# [How to complete this task]
Copy word for word the lines from the line containing "Which series reaches" up to and including the line containing "DHT22 (first half)", and reproduce only those lines among the items.

# [Data under study]
-=-=-
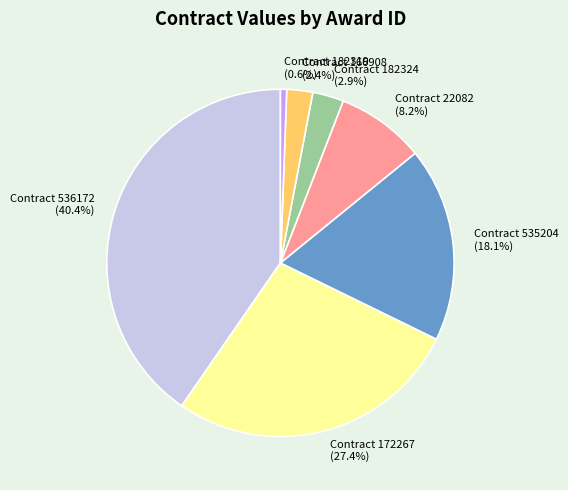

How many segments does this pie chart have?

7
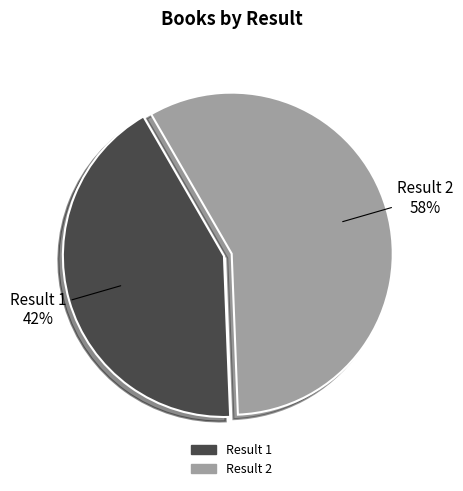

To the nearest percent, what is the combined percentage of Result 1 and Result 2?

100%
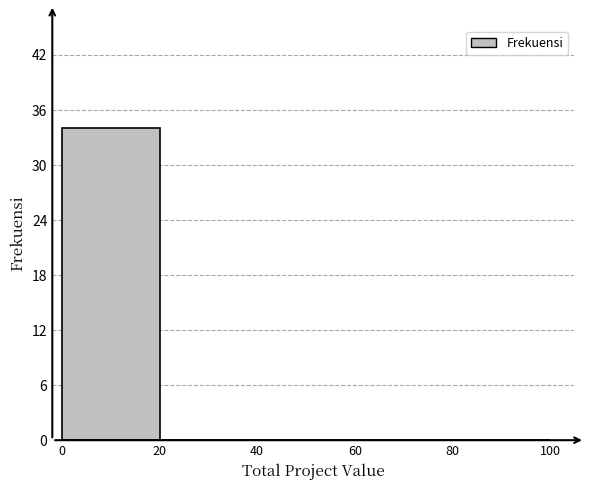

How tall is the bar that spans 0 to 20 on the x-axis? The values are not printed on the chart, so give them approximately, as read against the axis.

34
-=-=-
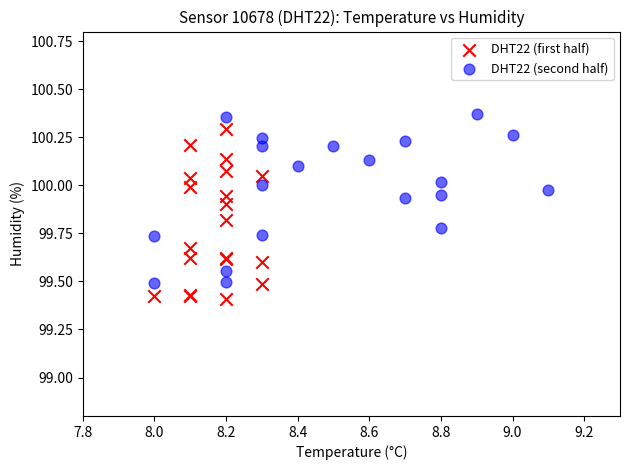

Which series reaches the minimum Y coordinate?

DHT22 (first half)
-=-=-
# [Your response]
Which series reaches the minimum Y coordinate?

DHT22 (first half)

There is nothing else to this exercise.